「年上の部下」はどうマネジメントする

                       大須賀信敬(組織人事コンサルタント)


あなたの職場では人事部門に「今度の中途採用者は扱いづらい」「指示に素直に従わずに困っている」などの相談が持ち込まれることはないだろうか。このような問題は、中途採用者の年齢が配属された職場の社員よりも上の場合に発生することがある。「年上の部下」の突然の登場に、“年下の上司・先輩” の戸惑いの声が寄せられることがあるようだ。


社内でのキャリアと実年齢が逆転する職場

昨今、多くの職場で社内でのキャリアと実年齢の関係が逆転しがちである。


総務省が実施した2019年の労働力調査(平均、速報)では、過去1年間に転職を経験した人数は351万人。そのうち、35歳以上の転職者が195万人であり、実に全転職者の半数以上が35歳以上である。


そのため、必ずしも年齢が上の社員が、職場で上司・先輩の立場にあるとは限らず、多くの職場で「年上の部下」と “年下の上司・先輩” という関係が見られる。20歳代の社員のもとに30歳代、40歳代の中途採用者が部下として配属されることは、珍しい光景ではなくなっている。


「自分と自分の経験に敬意を払って欲しい」と考える「年上の部下」

このように社会人経験のある中途採用者を指導する際は、彼らの心理状態の特徴を理解することが大切である。「年上の部下」にとり “年下の上司・先輩” から教えを受けるというのは、あまり気持ちの良いものではないからである。


「心を新たにして取り組まなければいけない」と理屈では分かっていても、自身の経験に照らして「そんなことくらい分かっている!」などの気持ちが先に立ってしまいがちなのが「年上の部下」である。「自分を小さく見られたくない」「バカにされたくない」「仕事ができると思われたい」などの思いを強く持つ「年上の部下」も少なくない。


根底には「年上の部下」には、「自分と自分の経験に敬意を払って欲しい」という気持ちが存在する。まずは、「年上の部下」の心理状態には、このような傾向があることを理解することが必要だ。


“年下の上司” が起こしがちなコミュニケーションミス

その上で、「年上の部下」に指示を素直に聞いてもらうためには、常日頃のコミュニケーションのとり方に注意が必要となる。「年上の部下」が素直に指示に従うかどうかは、日常のコミュニケーションが円滑にとれているかに左右されることが多いからである。


“年下の上司・先輩” の中には「自分のほうが先輩である」「相手になめられたくない」などの思いから、「年上の部下」に次のような態度をとるケースがある。

  • 偉そうにふるまう

  • 見下したような態度をとる

  • 命令口調で話す

  • 友達言葉(いわゆる “ため口” )になる

  • 横柄になる

“年下の上司・先輩” のそのような対応を「年上の部下」が快く思うことは、決してない。


確かに、「年上の部下」は社内では部下である。しかしながら、「社会人の先輩」であることには変わりがない。担当業務に関しては “年下の上司・先輩” のほうが詳しくても、その他のことでは、「年上の部下」から学ぶことも少なくないはずである。


年長者であることに配慮した対応を

従って、日々のコミュニケーションの際には、とりわけ「挨拶」「言葉遣い」「礼儀」などの基本的なビジネスマナー面で、相手が自分よりも年長者であることに配慮した対応をとることがポイントになる。

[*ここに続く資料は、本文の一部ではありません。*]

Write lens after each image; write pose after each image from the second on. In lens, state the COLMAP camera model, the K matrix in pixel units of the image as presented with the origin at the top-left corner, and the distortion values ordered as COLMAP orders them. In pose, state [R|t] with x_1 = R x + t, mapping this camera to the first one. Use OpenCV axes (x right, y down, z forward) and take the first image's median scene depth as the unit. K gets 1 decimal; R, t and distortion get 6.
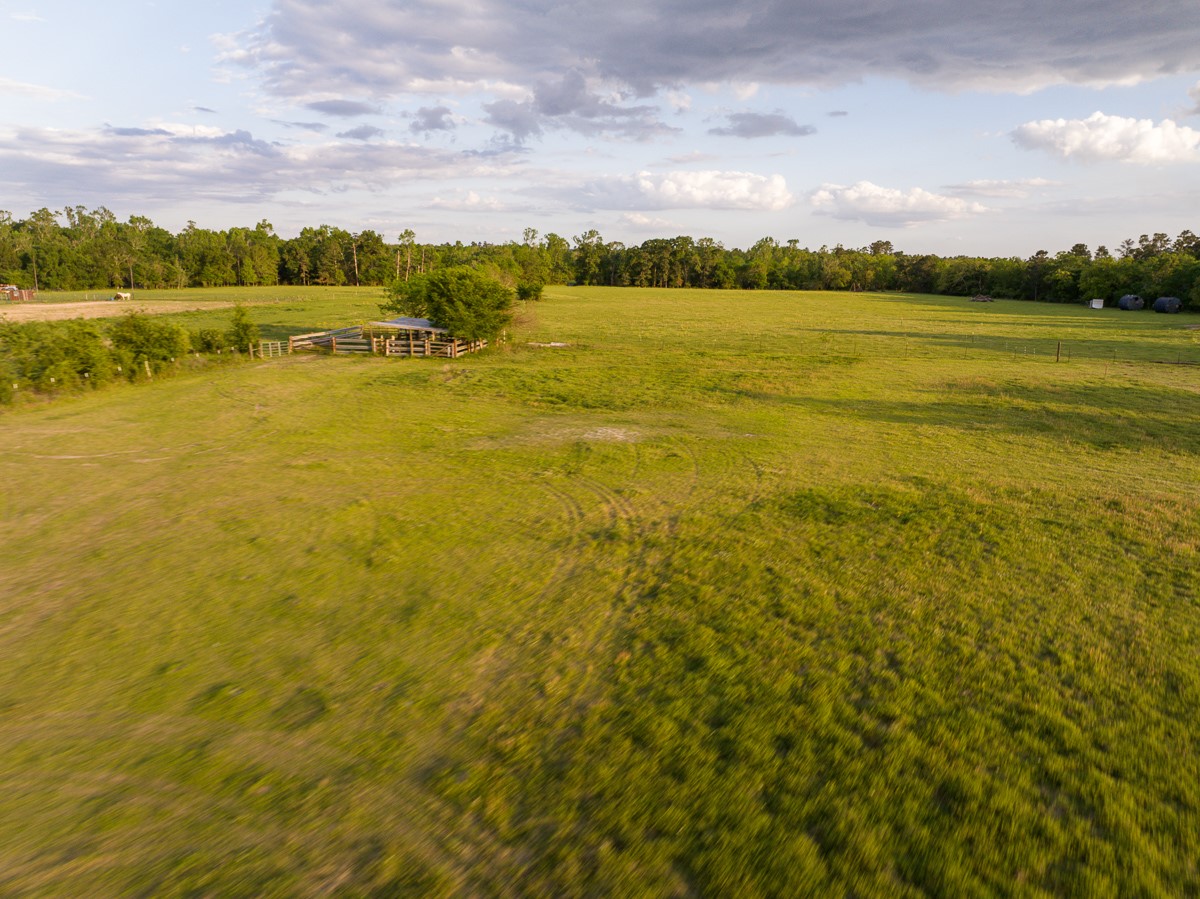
lens RADIAL K [[830.0, 0, 605.5], [0, 830.0, 456.3], [0, 0, 1]] dist [-0.039105, 0.004225]
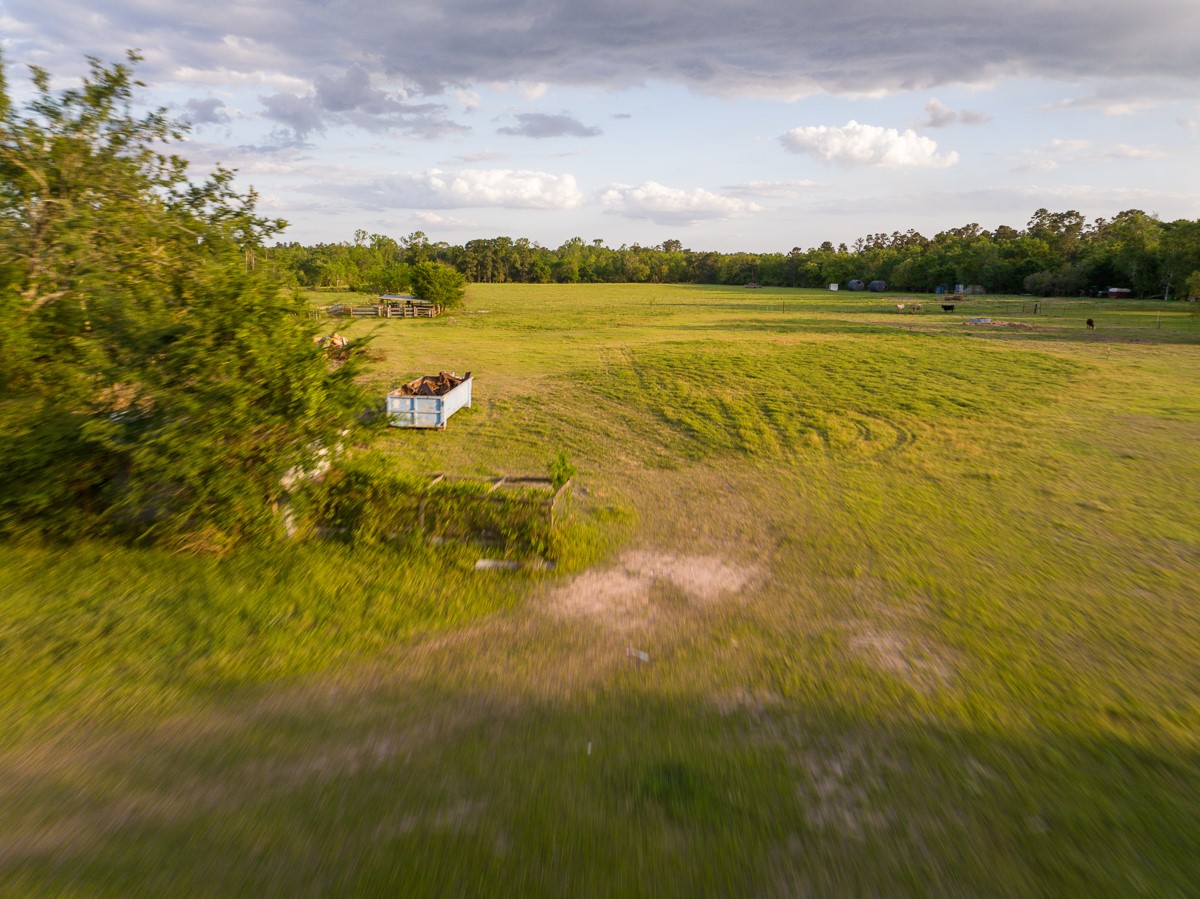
lens RADIAL K [[837.1, 0, 600.0], [0, 837.1, 449.5], [0, 0, 1]] dist [-0.038519, 0.002779]
pose [[0.972968, -0.056674, 0.223878, -0.047117], [0.058486, 0.998287, -0.001466, 0.030421], [-0.223411, 0.014520, 0.974616, -0.124899]]
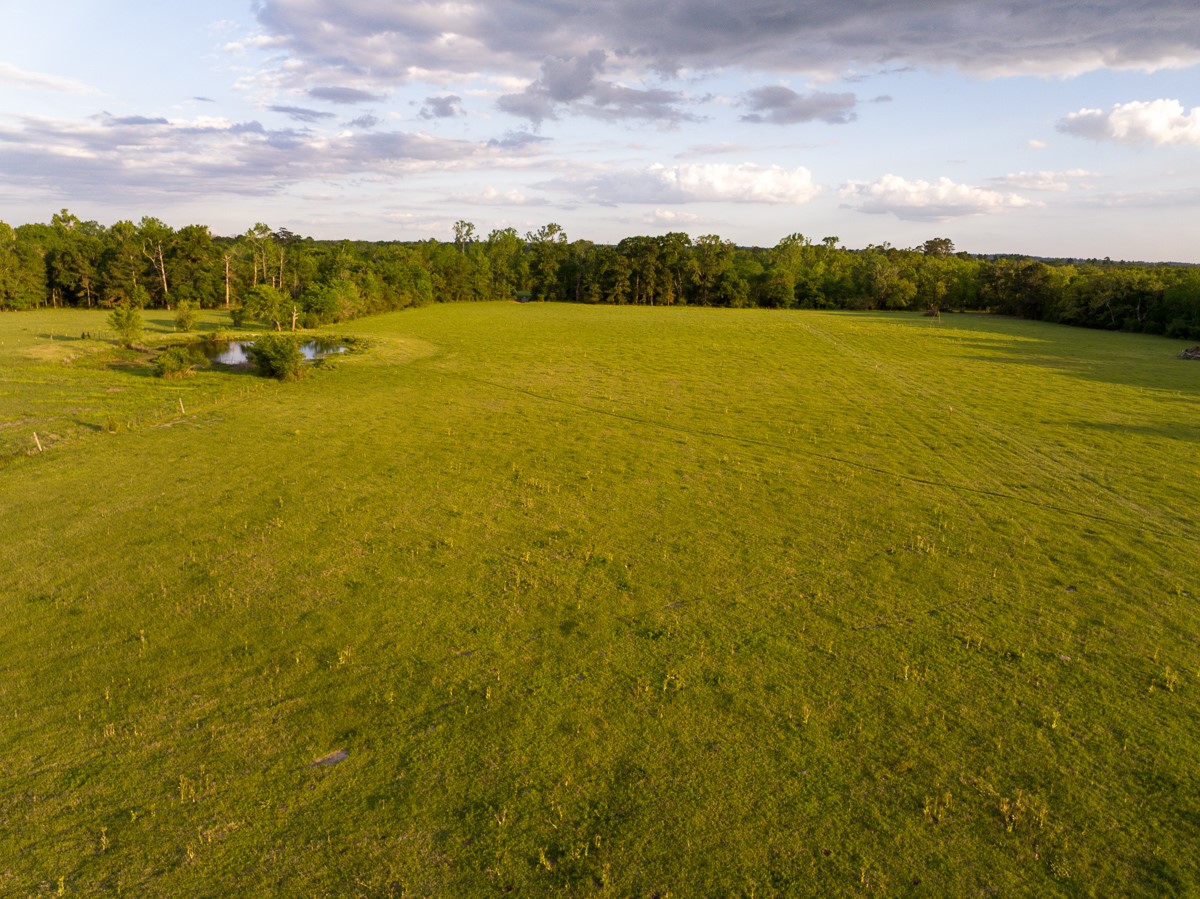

そのような配慮をしていることは、「年上の部下」にもしっかりと伝わるものである。常日頃から相手を「社会人の先輩」として正しいマナーで接していれば、「年上の部下」は “年下の上司・先輩” の立場を理解し、素直に指示を聞き入れるケースが多くなる。


反対に、普段の対応がぞんざいであると、“年下の上司・先輩” の指示に対して、思わぬ反論をはじめることも少なくない。


普段から自分よりも年長者に対するコミュニケーションが適切にとれ、好ましい人間関係が構築できていれば、「年上の部下」は困ったときにしっかりと助け舟を出してくれる心強い存在になるものである。